Binturong Predators and Threats
The Binturong is a relatively large and slow-moving animal, yet it is not really a main source of prey to the predators that also inhabit the dense, surrounding jungle. Larger animals such as Tigers and Snakes would pose the biggest threat to the Binturong adults, along with Birds of Prey and small carnivores that could easily target one of the young cubs. The biggest threat to the world's Binturong population though is people and in a number of ways. The Binturong has been caught for their meat, captured and sold into the pet trade, subjected to vast habitat loss (mainly in the form of deforestation), and is also trapped and caught to be sold into the Chinese medicine market, where a number of their body parts are used in traditional remedies.

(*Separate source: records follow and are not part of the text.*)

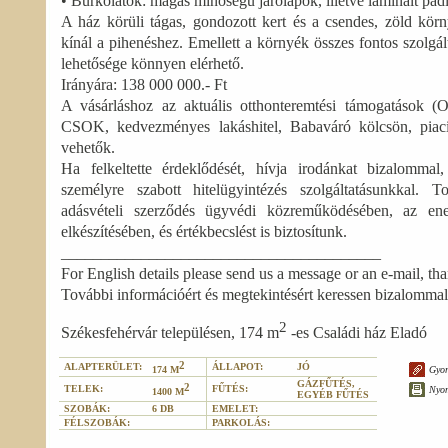
• Burkolatok: magas minőségű járólapok, illetve laminált pad
A ház körüli tágas, gondozott kert és a csendes, zöld körny
kínál a pihenéshez. Emellett a környék összes fontos szolgál
lehetősége könnyen elérhető.
Irányára: 138 000 000.- Ft
A vásárláshoz az aktuális otthonteremtési támogatások (O
CSOK, kedvezményes lakáshitel, Babaváró kölcsön, piaci 
vehetők.
Ha felkeltette érdeklődését, hívja irodánkat bizalommal,
személyre szabott hitelügyintézés szolgáltatásunkkal. 
adásvételi szerződés ügyvédi közreműködésében, az ener
elkészítésében, és értékbecslést is biztosítunk.
________________________________________
For English details please send us a message or an e-mail, th
További információért és megtekintésért keressen bizalommal
2
Székesfehérvár településen, 174 m
-es Családi ház Eladó
2
ALAPTERÜLET:
ÁLLAPOT:
JÓ
Gyor
174 M
GÁZFŰTÉS,
2
TELEK:
FŰTÉS:
Nyo
1400 M
EGYÉB FŰTÉS
SZOBÁK:
6 DB
EMELET:
FÉLSZOBÁK:
PARKOLÁS: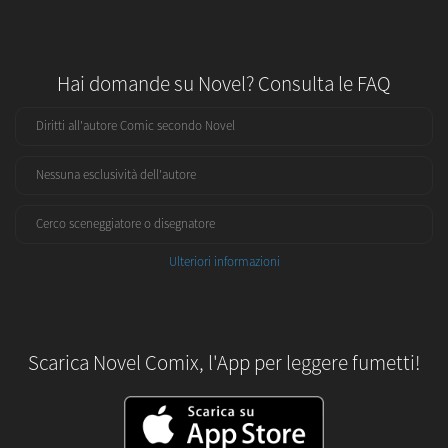
Hai domande su Novel? Consulta le FAQ
Diritti all'autore Comic secondo Novel
Nessuna esclusività dell'autore
Cerco sceneggiatore o disegnatore
Ulteriori informazioni
Scarica Novel Comix, l'App per leggere fumetti!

Binturong Interesting Facts and Features
Like other members of the Civet family, the Binturong has scent glands which are located just under it's tail. These glands are used to mark trees and foliage to outline an individual's territory and is distributed whilst the Binturong is moving about. Oddly enough, the odour of this scent is said to smell like popcorn as are Binturong cubs when they are newborn. Until they became stronger and are more aware of their surroundings, young Binturong are incredibly vulnerable and are able to spray foul smelling liquid (like a Skunk) when they are really frightened. This is not a behaviour however that has been observed in individuals who are more than a couple of months old, because as they get bigger they are able to defend themselves more easily. When climbing, the Binturong is actually able to rotate it's hind legs backwards so that their claws still have a good grip when climbing down a tree head first.

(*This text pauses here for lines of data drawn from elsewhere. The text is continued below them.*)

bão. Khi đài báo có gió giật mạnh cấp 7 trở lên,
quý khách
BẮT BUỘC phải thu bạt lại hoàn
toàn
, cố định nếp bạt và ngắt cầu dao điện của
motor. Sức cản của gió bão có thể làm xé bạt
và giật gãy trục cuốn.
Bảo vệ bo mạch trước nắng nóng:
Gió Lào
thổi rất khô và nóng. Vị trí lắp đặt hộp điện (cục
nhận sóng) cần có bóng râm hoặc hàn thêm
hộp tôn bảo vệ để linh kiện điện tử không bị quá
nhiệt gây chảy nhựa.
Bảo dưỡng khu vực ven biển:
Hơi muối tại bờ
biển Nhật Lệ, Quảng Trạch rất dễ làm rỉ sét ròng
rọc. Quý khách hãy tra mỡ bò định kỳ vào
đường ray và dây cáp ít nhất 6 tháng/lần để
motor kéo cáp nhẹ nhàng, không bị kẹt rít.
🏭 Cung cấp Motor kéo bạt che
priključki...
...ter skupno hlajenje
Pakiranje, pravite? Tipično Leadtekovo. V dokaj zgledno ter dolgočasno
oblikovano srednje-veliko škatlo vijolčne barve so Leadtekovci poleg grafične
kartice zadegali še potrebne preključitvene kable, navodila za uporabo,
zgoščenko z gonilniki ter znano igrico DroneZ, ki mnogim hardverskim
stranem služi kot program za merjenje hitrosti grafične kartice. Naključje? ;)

Binturong Relationship with Humans
This tree-dwelling mammal is actually known to be startlingly passive towards people and has been easily domesticated and kept as an exotic pet all over the world. However, it is this industry that along with other factors, has aided in the rapid decline of Binturong population numbers throughout South-East Asia. Not only having been over-exploited as pets, zoo attractions, in medicines and for food, the Binturong is also subjected to devastating loss of vast areas of it's natural habitat which has pushed the remaining populations into smaller and smaller pockets of their once large historical range. Both growing Human settlements and forest clearance for agriculture are the main culprits and seeing as the Binturong needs dense jungle to successfully survive, plantations provide no sanctuary in their dwindling homelands.

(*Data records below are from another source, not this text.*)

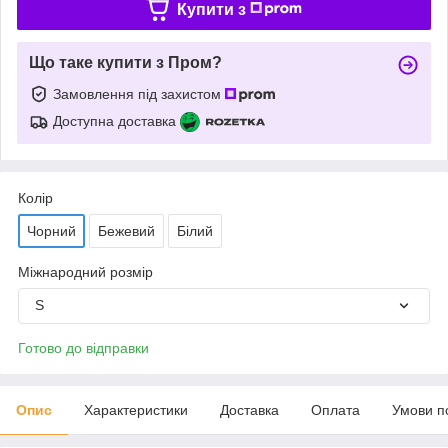
Купити з
Що таке купити з Пром?
Замовлення під захистом
Доступна доставка
Колір
Чорний
Бежевий
Білий
Міжнародний розмір
S
Готово до відправки
Опис
Характеристики
Доставка
Оплата
Умови п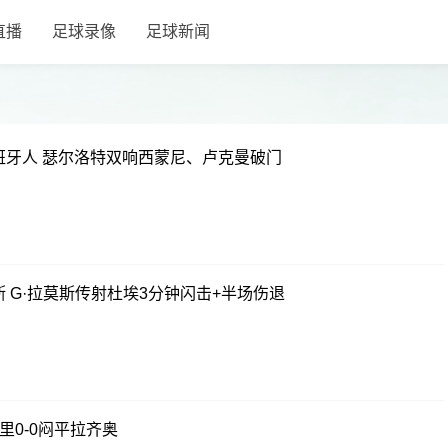
直播
足球录像
足球新闻
西班牙人 瑟尔洛特双响西蒙尼、卢克曼破门
斯 G·拉莫斯传射杜埃3分钟闪击+半场伤退
里0-0闷平拉齐奥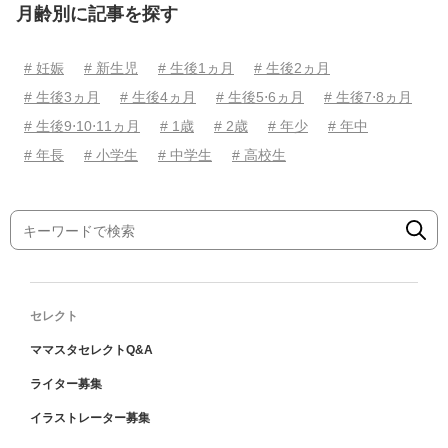
月齢別に記事を探す
# 妊娠
# 新生児
# 生後1ヵ月
# 生後2ヵ月
# 生後3ヵ月
# 生後4ヵ月
# 生後5⋅6ヵ月
# 生後7⋅8ヵ月
# 生後9⋅10⋅11ヵ月
# 1歳
# 2歳
# 年少
# 年中
# 年長
# 小学生
# 中学生
# 高校生
セレクト
ママスタセレクトQ&A
ライター募集
イラストレーター募集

Binturong Conservation Status and Life Today
Today, the Binturong is rarely seen in the wild with just a handful of sightings having been reported over the past decade. The Binturong is listed by the IUCN as a species that is Vulnerable from extinction in it's natural environment in the near future. Human encroachment on their historical habitats has meant that numbers have declined drastically and along with their capture still in many parts, has led to a 30% decline in Binturong population numbers in the last 30 years.